During its four-century history, San Juan de Letran College has been at the front and center of the political evolution of the Philippines from a docile colony to a territory experiencing the growing yearning for freedom to a member of the family of independent nations. From its vantage-point in Manila’s Walled City, Letran witnessed it all: the early revolts against Spanish rule, the steadily growing popular dissatisfaction with the powerful clergy, the growth of the independence movement, the Revolution against Spain and the subsequent Philippine-American War, the American colonial era, the establishment of the Commonwealth, the Japanese occupation, Liberation and, at long last, the re-winning of this nation’s independence in 1946. Through it all, Letran stood firm and silently involved.

Through its four centuries of history,  Letran also witnessed the emergence of Manila from Maynilad to Spain’s La Mas Leal Ciudad de Manila, to the Pearl of the Orient Seas to today’s robust center of East Asian economic activity. From its central location in Manila’s business area, it observed the two hundred years of the Galleon Trade, which greatly influenced Philippine commerce and culture.

If only Letran’s walls could talk, what a tale they would tell. Sadly, many of those walls were destroyed by the heavy American bombardment of World War II’s closing days. Manila’s liberation from the Japanese forces left the Letran buildings pockmarked and heavily defaced.

There is no Philippine educational institution that can surpass San Juan de Letran College in terms of illustrious alumni. Aguinaldo, Quezon, and Osmeña once walked the hallways of Letran.

The remark is sometimes heard that of the great male college quartet in the first half of the 20th century—Ateneo, San Beda, De La Salle, and Letran—it is Letran that has made the least strides forward in terms of fame and fortune. If that is true—and the point is arguable—it must be due to the traditional conservatism of the Philippine Dominican Order and of Letran.

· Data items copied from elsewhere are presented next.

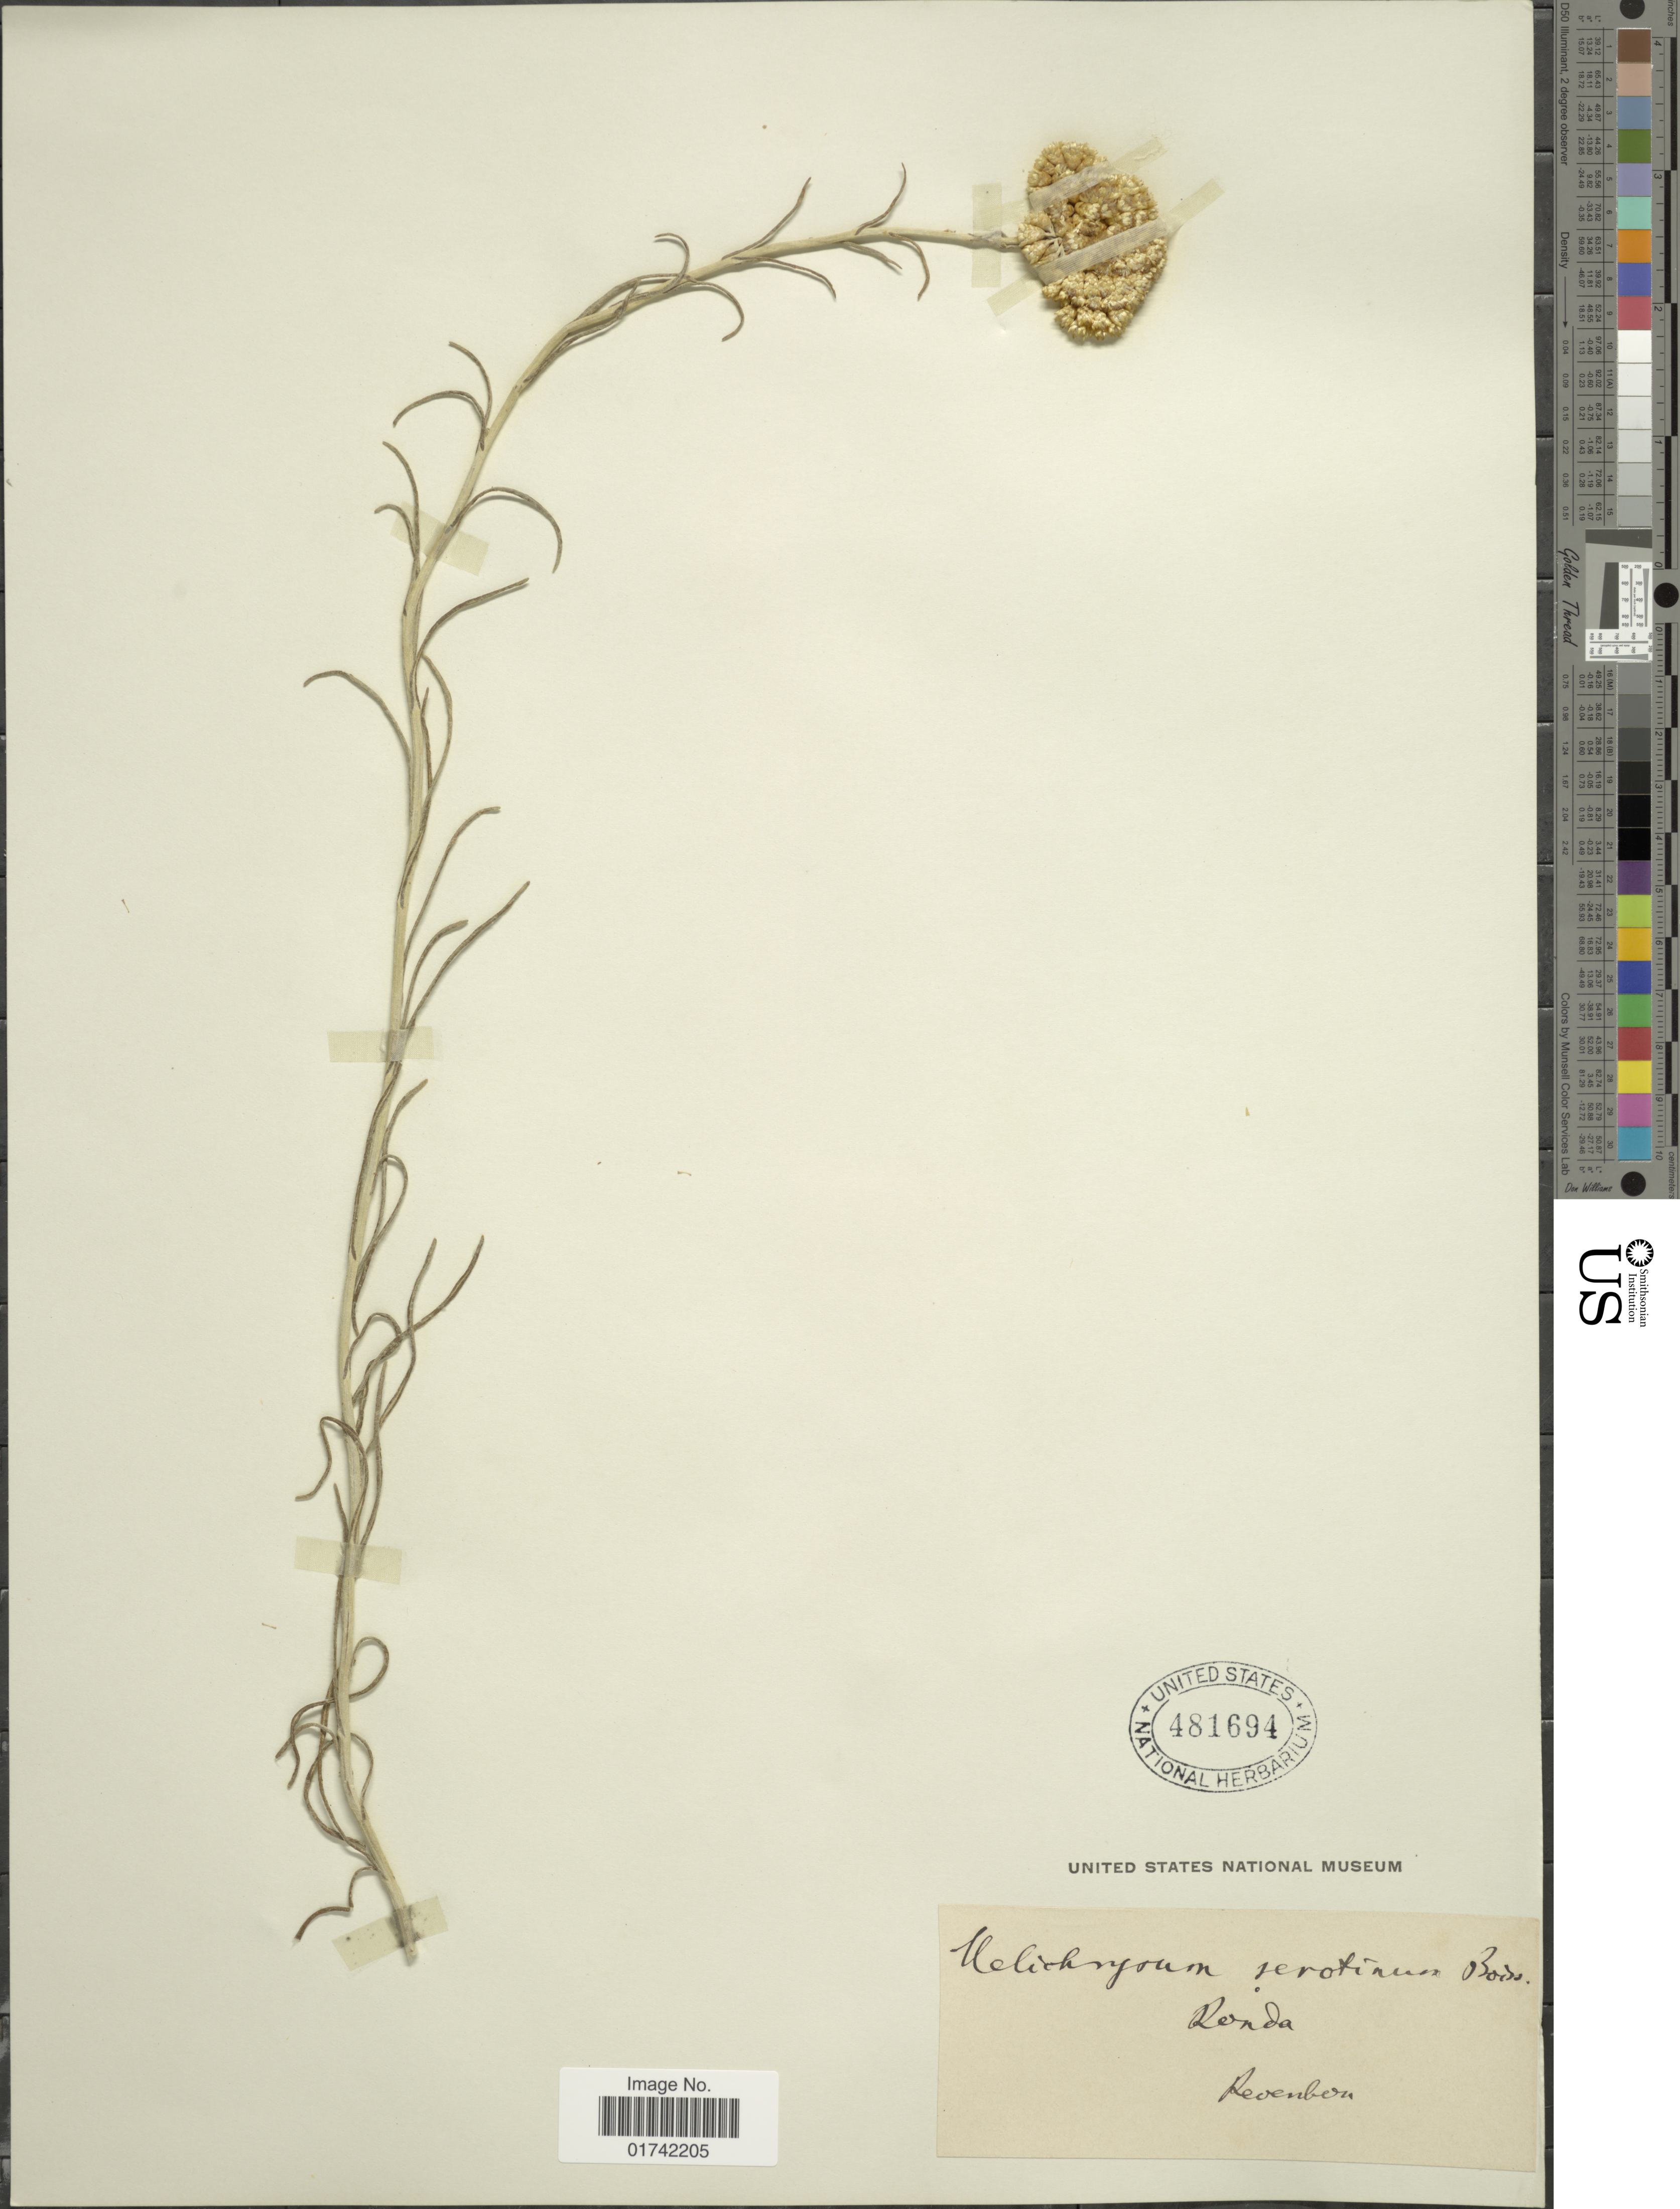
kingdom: Plantae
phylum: Tracheophyta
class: Magnoliopsida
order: Asterales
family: Asteraceae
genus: Helichrysum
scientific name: Helichrysum italicum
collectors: -. Reverchon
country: Spain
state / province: Andalucía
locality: Ronda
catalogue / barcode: US 481694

Yet, San Juan de Letran College was one of the first educational institutions to recognize the need for academe to gradually move out of Metro Manila. In the 1970s, it established a satellite campus in Calamba, and a few years ago it established a spanky-new facility in Bataan.

As San Juan de Letran College celebrates its quadricentennial anniversary, one cannot help but reflect on the irony and the folly of the claim of the imperialist fringe of the late-nineteenth-century US Congress that the Philippines needed to be civilized by America.

Faithful to its long association with Spain, the battlecry of Letranites, at NCAA games and elsewhere, is still in Spanish : Arriba Letran. To which, as a Letran alumnus, I add, y mas arriba.

Happy 400th birthday, San Juan de Letran College.